LATIHAN 1: Berikan setiap baris entri di bawah yang memuat kata "وظيفية", dengan huruf besar dan kecil dibedakan.

Di bawah komando kepala pemasaran Toshio Suzuki, Ghibli menjalin kesepakatan dengan Disney pada 1996. Sesuai kesepakatan, film-film Ghibli bakal didistribusikan secara luas di Amerika Serikat dan sekitarnya.
Namun, kesepakatan Ghibli-Disney tak selalu berjalan mulus. Pernah ada insiden di mana pihak Ghibli mengirim pedang samurai ke kantor Miramax, yang saat itu dimiliki Disney, dengan catatan berbunyi “Tidak ada pemangkasan”, merujuk pada rencana Miramax untuk memangkas durasi Princess Mononoke sepanjang 134 menit agar lebih ramah penonton Amerika.
Di luar itu, Disney berperan besar mengorbitkan Ghibli. Puncaknya terjadi pada 2001, ketika Spirited Away yang disutradarai Miyazaki menjadi film terlaris sepanjang masa di Jepang—mengalahkan Titanic—dan diganjar Oscar untuk kategori Film Animasi Terbaik.
Pencapaian itu melambungkan nama Ghibli dan Miyazaki sampai-sampai dijuluki "Dewa Animasi."

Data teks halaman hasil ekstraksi
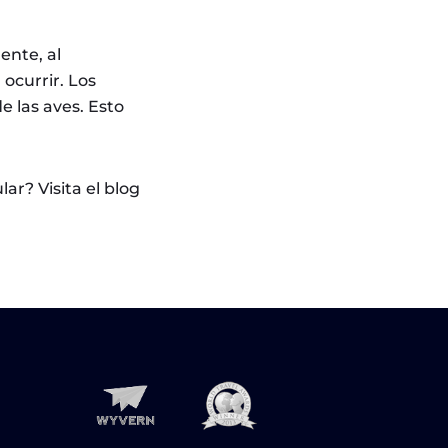
ente, al
 ocurrir. Los
e las aves. Esto
ar? Visita el blog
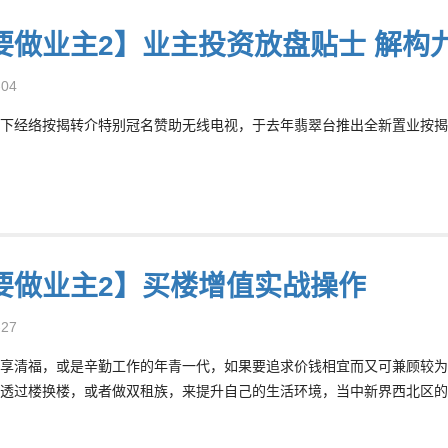
要做业主2】业主投资放盘贴士 解构
-04
下经络按揭转介特别冠名赞助无线电视，于去年翡翠台推出全新置业按揭特
要做业主2】买楼增值实战操作
-27
享清福，或是辛勤工作的年青一代，如果要追求价钱相宜而又可兼顾较为
透过楼换楼，或者做双租族，来提升自己的生活环境，当中新界西北区的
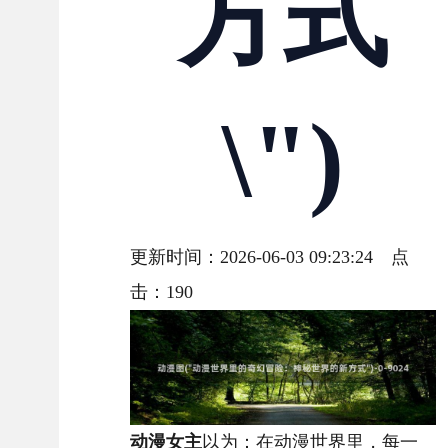
方式
\")
更新时间：2026-06-03 09:23:24 点
击：
190
动漫女主
以为：在动漫世界里，每一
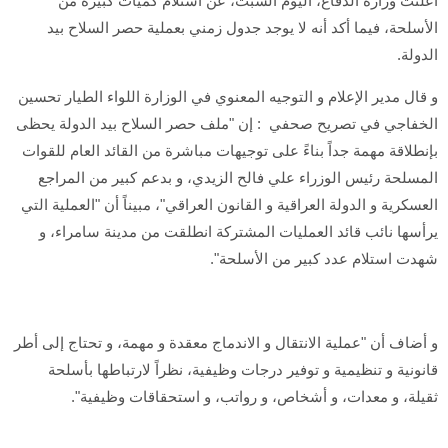
أعلنت وزارة الدفاع، اليوم السبت، عن استلام كميات كبيرة من
الأسلحة، فيما أكد أنه لا يوجد جدول زمني بعملية حصر السلاح بيد
الدولة.
و قال مدير الإعلام و التوجيه المعنوي في الوزارة اللواء الطيار تحسين
الخفاجي في تصريح صحفي : إن "ملف حصر السلاح بيد الدولة يحظى
بإنطلاقة مهمة جداً بناءً على توجيهات مباشرة من القائد العام للقوات
المسلحة رئيس الوزراء علي فالح الزيدي، و بدعم كبير من المراجع
العسكرية و الدولة العراقية و القانون العراقي"، مبيناً أن "العملية التي
يرأسها نائب قائد العمليات المشتركة انطلقت من مدينة سامراء، و
شهدت استلام عدد كبير من الأسلحة".
و أضاف أن "عملية الانتقال و الاندماج معقدة و مهمة، و تحتاج إلى أطر
قانونية و تنظيمية و توفير درجات وظيفية، نظراً لارتباطها بأسلحة
ثقيلة، و معدات، و أشخاص، و رواتب، و استحقاقات وظيفية".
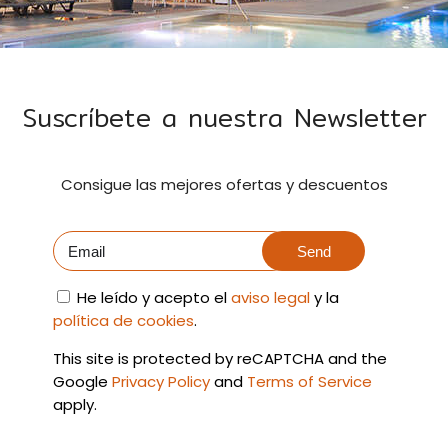
Suscríbete a nuestra Newsletter
Consigue las mejores ofertas y descuentos
Send
He leído y acepto el
aviso legal
y la
política de cookies
.
This site is protected by reCAPTCHA and the
Google
Privacy Policy
and
Terms of Service
apply.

LATIHAN 2: Lanjutkan teks tentang kerja sama Ghibli dan Disney di atas, mulai setelah kalimat terakhirnya.

KOTAK JAWABAN 1:
قانونية و تنظيمية و توفير درجات وظيفية، نظراً لارتباطها بأسلحة
ثقيلة، و معدات، و أشخاص، و رواتب، و استحقاقات وظيفية".

KOTAK JAWABAN 2:
Sureal tapi Dekat dan Mengena
Ada banyak pengaruh kebudayaan dunia dalam film-film produksi Ghibli, dari karya penulis seperti Mary Norton, Diana Wynne Jones, hingga Ursula Le Guin; cerita rakyat Jepang, neorealisme Italia, hingga sentuhan melodrama khas Yasujiro Ozu dan Kenji Mizoguchi.
Pelbagai pengaruh inilah yang kemudian membuat cerita-cerita Ghibli berpusar pada tiga hal: surealisme, cinta, dan keluarga, mulai dari Nausicaa of the Valley of the Wind (1984) hingga The Tale of the Princess Kaguya (2013). Tiga elemen itulah cerita-cerita produksi Ghibli mampu membawa penonton baik ke dunia magis maupun kenyataan pahit.
Film Grave of the Fireflies (1988) garapan Takahata, misalnya, benar-benar mengeksploitasi sisi emosi manusia. Mengambil latar belakang Jepang pasca-Perang Dunia II, Grave of the Fireflies adalah kisah sepasang saudara kandung yang bertahan melawan kepanikan, keputusasaan, hingga akhirnya menyerah pada kematian. Kaya dengan detail, Takahata sukses menggambarkan dampak perang bagi umat manusia.
“Grave of the Firefliesadalah film penting karena menekankan [antara lain] nilai-nilai kehidupan. Selain menggambarkan tragedi dan penderitaan yang sulit dipulihkan pasca-perang, lewat film ini penonton juga diajak secara aktif bertanya: mengapa dan bagaimana Perang Dunia II terjadi,” ungkap Lim Beng Choo, profesor studi Jepang kepada BBC.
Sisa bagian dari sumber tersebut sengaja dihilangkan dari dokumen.